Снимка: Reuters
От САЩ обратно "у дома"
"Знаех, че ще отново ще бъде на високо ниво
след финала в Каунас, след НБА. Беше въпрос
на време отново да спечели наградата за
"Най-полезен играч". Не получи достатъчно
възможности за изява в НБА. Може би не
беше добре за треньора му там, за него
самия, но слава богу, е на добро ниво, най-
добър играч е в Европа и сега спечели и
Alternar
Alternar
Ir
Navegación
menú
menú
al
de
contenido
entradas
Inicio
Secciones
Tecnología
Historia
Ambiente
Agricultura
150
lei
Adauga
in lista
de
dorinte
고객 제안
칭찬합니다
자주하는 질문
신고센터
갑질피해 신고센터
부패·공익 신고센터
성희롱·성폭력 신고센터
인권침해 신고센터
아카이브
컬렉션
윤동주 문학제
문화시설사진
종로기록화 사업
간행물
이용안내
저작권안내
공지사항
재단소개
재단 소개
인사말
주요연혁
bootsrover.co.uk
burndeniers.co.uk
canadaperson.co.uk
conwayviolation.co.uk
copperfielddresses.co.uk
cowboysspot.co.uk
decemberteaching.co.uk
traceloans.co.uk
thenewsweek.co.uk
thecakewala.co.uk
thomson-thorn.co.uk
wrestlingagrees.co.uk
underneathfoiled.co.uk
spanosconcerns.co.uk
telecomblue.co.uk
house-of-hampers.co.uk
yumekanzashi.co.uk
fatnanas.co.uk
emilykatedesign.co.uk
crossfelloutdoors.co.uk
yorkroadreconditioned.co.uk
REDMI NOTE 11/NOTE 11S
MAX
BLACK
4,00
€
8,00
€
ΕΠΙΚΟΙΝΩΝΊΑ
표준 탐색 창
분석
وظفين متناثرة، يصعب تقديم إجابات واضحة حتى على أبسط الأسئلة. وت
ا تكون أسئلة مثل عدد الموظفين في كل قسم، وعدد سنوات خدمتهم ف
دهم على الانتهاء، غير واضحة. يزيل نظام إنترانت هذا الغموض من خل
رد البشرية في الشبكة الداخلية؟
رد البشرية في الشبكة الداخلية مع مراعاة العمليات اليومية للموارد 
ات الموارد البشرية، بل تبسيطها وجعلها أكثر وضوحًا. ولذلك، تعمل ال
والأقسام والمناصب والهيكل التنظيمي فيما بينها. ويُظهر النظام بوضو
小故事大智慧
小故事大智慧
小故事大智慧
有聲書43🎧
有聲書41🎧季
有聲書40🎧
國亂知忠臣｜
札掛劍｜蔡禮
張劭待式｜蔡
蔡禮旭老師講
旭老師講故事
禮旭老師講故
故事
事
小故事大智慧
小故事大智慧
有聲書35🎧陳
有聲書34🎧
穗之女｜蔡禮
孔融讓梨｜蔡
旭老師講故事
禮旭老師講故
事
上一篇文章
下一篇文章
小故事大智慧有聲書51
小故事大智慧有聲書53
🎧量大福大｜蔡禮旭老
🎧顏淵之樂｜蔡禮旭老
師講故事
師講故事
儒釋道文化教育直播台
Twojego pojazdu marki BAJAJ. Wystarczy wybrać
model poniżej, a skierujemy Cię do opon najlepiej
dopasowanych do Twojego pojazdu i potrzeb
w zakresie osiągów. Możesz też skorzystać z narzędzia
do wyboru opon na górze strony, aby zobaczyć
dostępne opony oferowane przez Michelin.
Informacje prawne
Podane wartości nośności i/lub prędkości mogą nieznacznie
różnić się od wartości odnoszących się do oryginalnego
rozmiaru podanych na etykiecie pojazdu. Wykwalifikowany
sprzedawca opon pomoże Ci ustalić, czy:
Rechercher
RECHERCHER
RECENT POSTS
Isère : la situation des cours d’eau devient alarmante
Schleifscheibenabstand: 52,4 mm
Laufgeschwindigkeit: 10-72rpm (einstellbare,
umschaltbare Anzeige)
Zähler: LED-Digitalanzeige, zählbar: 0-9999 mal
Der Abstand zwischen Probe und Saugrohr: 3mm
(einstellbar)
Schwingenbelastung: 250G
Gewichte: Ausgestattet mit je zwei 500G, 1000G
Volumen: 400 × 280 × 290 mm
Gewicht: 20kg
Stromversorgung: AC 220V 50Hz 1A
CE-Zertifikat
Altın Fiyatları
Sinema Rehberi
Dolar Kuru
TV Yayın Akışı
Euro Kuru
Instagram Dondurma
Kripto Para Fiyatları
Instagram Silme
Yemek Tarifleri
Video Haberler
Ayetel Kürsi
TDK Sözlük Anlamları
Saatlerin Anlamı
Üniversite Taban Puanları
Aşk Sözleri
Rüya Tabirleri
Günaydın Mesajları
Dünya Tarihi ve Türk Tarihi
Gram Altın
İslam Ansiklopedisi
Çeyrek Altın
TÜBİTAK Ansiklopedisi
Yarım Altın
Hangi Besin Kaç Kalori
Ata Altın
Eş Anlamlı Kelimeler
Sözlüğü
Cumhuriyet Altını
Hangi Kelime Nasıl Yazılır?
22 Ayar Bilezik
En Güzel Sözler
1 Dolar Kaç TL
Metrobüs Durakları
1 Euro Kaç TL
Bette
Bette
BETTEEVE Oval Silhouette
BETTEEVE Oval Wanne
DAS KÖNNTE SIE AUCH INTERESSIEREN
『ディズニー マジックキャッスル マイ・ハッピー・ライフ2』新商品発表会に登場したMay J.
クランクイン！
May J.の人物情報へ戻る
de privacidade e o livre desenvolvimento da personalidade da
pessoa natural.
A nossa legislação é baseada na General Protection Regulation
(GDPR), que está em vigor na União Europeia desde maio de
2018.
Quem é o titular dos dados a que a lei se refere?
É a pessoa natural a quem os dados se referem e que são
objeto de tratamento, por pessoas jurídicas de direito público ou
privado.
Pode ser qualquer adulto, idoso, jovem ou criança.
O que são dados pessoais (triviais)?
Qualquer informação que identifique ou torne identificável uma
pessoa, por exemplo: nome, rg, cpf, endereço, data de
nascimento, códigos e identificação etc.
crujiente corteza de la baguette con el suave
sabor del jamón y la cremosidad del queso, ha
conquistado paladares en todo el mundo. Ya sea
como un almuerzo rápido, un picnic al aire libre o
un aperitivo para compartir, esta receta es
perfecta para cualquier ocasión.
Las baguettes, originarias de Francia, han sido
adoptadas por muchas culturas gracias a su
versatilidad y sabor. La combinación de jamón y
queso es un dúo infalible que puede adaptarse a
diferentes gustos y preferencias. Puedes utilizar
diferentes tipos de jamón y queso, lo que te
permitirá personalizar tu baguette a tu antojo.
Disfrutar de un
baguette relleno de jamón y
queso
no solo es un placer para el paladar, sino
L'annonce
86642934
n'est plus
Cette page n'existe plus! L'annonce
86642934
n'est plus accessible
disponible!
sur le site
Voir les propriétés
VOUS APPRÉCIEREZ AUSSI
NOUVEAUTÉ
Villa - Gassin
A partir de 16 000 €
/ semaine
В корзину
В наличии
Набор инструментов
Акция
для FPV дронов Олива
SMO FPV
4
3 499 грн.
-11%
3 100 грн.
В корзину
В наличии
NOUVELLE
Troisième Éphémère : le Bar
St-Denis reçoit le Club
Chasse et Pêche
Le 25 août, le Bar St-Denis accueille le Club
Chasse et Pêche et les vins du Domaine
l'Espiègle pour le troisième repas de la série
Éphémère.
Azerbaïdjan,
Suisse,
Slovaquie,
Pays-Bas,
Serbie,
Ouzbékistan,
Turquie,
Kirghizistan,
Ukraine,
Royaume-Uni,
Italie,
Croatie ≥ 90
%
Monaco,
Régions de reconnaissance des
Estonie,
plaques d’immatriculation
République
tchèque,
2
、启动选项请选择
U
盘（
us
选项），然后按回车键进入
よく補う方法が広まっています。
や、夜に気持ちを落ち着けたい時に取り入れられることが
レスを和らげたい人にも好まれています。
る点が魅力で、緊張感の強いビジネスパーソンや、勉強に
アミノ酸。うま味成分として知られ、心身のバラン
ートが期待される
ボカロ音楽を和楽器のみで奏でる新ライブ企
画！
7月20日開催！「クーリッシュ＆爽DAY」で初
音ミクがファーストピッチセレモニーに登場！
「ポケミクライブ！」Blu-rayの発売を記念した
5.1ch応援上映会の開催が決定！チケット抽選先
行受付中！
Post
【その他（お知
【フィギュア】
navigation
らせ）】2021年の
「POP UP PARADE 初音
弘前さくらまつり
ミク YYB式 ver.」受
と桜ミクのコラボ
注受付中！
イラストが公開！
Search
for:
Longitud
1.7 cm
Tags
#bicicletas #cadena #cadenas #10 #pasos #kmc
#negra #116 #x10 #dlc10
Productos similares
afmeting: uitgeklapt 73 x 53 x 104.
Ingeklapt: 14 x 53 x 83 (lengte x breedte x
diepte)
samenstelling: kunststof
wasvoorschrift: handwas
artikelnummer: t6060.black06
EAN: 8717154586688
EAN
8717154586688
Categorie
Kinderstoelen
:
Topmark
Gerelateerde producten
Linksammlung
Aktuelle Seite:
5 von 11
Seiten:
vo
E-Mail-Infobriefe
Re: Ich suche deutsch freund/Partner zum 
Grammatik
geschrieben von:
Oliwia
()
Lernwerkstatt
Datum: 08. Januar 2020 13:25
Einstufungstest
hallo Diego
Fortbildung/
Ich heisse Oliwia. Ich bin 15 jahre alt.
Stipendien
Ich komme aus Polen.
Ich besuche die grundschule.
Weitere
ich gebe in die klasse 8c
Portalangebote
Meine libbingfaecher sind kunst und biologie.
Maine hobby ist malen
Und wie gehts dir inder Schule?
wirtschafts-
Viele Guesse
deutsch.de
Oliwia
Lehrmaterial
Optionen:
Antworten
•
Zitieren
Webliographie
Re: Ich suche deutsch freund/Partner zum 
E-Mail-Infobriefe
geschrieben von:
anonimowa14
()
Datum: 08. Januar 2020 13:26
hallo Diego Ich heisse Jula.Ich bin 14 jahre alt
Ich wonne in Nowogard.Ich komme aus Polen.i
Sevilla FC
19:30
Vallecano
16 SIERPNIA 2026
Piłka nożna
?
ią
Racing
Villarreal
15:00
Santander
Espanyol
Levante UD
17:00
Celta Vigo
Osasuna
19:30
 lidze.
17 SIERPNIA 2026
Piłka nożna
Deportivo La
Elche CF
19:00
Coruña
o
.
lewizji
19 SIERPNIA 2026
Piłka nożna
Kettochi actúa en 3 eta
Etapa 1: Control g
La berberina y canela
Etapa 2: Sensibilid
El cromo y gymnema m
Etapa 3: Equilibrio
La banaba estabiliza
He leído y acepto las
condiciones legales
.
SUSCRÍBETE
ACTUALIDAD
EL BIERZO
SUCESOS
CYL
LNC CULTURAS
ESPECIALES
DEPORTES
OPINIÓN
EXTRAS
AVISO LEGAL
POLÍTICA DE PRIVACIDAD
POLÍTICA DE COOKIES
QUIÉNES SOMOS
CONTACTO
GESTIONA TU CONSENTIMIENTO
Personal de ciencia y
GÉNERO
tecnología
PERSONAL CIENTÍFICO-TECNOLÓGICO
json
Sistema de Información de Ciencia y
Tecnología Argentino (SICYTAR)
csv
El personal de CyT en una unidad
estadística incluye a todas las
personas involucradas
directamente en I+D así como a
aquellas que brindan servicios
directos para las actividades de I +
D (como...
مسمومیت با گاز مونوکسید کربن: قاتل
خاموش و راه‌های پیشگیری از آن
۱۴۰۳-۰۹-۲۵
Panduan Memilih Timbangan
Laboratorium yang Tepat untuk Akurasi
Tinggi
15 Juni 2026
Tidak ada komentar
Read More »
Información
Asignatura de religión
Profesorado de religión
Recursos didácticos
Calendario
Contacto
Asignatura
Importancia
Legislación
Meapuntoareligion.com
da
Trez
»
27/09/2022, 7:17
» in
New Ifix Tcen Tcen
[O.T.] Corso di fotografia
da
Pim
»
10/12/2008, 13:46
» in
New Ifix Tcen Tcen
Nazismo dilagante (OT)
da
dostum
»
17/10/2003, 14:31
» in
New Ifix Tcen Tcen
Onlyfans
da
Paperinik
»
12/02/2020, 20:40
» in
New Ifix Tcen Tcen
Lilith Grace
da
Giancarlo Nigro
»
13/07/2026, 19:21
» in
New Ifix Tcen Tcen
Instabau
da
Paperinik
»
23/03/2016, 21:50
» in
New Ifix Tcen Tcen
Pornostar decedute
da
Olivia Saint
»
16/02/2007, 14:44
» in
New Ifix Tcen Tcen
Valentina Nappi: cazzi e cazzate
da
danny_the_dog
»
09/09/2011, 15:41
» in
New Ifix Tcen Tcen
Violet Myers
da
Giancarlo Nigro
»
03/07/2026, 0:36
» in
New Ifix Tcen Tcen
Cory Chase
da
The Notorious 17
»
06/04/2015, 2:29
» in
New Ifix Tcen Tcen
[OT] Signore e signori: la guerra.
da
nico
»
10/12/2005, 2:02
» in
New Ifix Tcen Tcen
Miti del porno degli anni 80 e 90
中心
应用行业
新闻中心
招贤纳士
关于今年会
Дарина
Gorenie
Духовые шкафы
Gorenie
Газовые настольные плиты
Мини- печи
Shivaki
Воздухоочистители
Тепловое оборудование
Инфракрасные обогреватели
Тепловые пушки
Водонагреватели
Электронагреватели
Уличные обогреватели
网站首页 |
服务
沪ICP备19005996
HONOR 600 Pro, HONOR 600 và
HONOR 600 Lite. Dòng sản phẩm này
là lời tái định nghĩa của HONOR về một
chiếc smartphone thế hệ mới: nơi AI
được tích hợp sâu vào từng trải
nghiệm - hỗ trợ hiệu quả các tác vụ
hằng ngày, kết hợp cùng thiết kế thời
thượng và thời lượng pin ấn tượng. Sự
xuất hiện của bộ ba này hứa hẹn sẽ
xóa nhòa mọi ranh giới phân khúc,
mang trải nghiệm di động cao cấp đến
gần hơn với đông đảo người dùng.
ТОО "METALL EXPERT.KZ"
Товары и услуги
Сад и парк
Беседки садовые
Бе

────

*What to work on*. Write out the data line for line, starting with the first line and going on through the line that contains "emilykatedesign.co.uk", with both of those lines included.

*Output below*.
Снимка: Reuters
От САЩ обратно "у дома"
"Знаех, че ще отново ще бъде на високо ниво
след финала в Каунас, след НБА. Беше въпрос
на време отново да спечели наградата за
"Най-полезен играч". Не получи достатъчно
възможности за изява в НБА. Може би не
беше добре за треньора му там, за него
самия, но слава богу, е на добро ниво, най-
добър играч е в Европа и сега спечели и
Alternar
Alternar
Ir
Navegación
menú
menú
al
de
contenido
entradas
Inicio
Secciones
Tecnología
Historia
Ambiente
Agricultura
150
lei
Adauga
in lista
de
dorinte
고객 제안
칭찬합니다
자주하는 질문
신고센터
갑질피해 신고센터
부패·공익 신고센터
성희롱·성폭력 신고센터
인권침해 신고센터
아카이브
컬렉션
윤동주 문학제
문화시설사진
종로기록화 사업
간행물
이용안내
저작권안내
공지사항
재단소개
재단 소개
인사말
주요연혁
bootsrover.co.uk
burndeniers.co.uk
canadaperson.co.uk
conwayviolation.co.uk
copperfielddresses.co.uk
cowboysspot.co.uk
decemberteaching.co.uk
traceloans.co.uk
thenewsweek.co.uk
thecakewala.co.uk
thomson-thorn.co.uk
wrestlingagrees.co.uk
underneathfoiled.co.uk
spanosconcerns.co.uk
telecomblue.co.uk
house-of-hampers.co.uk
yumekanzashi.co.uk
fatnanas.co.uk
emilykatedesign.co.uk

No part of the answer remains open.